Floating point numbers can represent integers precisely up to the length of their mantissa. So for example if you cast from an int to a double, it will always be exact, but for casting into into a float, it will no longer be exact for very large integers.
There is one major example of extensive usage of floating point numbers as a substitute for integers, it's the LUA scripting language, which has no integer built-in type, and floating-point numbers are used extensively for logic and flow control etc. The performance and storage penalty from using floating-point numbers turns out to be smaller than the penalty of resolving multiple types at run time and makes the implementation lighter. LUA has been extensively used not only on PC, but also on game consoles.

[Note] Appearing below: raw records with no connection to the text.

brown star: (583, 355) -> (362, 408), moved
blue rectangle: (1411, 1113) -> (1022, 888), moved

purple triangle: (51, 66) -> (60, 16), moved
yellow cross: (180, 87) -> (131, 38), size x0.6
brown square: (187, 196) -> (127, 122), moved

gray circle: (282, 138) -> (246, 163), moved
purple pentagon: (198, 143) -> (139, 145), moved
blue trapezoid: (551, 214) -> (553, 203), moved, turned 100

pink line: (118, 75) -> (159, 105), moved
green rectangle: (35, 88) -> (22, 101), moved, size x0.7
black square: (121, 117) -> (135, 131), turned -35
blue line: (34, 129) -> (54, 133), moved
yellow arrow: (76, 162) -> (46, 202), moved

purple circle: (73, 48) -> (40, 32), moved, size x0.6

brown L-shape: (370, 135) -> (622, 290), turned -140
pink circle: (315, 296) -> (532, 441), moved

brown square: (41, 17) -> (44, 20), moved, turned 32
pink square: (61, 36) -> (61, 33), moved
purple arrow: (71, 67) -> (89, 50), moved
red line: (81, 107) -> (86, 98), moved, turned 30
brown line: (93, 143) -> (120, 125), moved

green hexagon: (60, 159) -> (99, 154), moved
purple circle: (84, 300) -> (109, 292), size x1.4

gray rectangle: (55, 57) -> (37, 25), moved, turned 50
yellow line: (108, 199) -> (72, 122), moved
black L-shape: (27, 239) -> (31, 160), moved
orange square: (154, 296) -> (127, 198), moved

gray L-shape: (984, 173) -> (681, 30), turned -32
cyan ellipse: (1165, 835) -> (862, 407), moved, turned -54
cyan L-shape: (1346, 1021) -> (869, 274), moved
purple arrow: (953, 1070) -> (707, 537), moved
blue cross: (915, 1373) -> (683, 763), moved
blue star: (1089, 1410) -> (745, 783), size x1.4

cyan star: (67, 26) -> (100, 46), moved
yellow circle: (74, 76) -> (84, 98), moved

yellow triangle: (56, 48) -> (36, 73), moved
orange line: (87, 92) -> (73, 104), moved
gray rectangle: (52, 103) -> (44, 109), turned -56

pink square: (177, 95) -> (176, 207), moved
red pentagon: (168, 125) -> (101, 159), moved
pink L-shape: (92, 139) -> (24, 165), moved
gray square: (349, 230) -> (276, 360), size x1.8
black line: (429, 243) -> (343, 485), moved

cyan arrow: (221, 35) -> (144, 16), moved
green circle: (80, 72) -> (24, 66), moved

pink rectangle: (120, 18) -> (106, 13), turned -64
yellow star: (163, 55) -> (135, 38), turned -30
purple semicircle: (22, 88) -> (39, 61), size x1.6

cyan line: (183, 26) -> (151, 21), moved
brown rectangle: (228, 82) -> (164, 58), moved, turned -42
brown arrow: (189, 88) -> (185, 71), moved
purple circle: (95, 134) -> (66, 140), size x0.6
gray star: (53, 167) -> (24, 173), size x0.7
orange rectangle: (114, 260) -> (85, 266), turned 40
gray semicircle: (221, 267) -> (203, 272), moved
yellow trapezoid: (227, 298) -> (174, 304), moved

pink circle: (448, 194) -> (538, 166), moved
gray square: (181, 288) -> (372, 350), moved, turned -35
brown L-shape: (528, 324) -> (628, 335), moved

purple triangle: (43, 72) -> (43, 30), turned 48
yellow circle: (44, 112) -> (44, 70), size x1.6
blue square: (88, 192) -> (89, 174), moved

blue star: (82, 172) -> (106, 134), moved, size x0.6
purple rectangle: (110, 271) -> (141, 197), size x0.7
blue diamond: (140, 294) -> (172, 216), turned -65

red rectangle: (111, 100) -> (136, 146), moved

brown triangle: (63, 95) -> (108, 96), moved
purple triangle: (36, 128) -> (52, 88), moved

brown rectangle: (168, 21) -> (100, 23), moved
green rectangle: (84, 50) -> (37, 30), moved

Now, many compilers have an optional switch that disables IEEE-754 compatibility. Then compromises are made. Denormalized numbers (very very small numbers where the exponent has reached smallest possible value) are often treated as zero, and approximations in implementation of power, logarithm, sqrt, and 1/(x^2) can be made, but addition/subtraction, comparison and multiplication should retain their properties for numbers which can be exactly represented.
The easy answer: For constants == is ok.
There are two exceptions which you should be aware of:
First exception:
0.0 == -0.0
There is a negative zero which compares equal for the IEEE 754 standard. This means
1/INFINITY == 1/-INFINITY which breaks f(x) == f(y) => x == y
Second exception:
NaN != NaN
This is a special caveat of NotaNumber which allows to find out if a number is a NaN
on systems which do not have a test function available (Yes, that happens).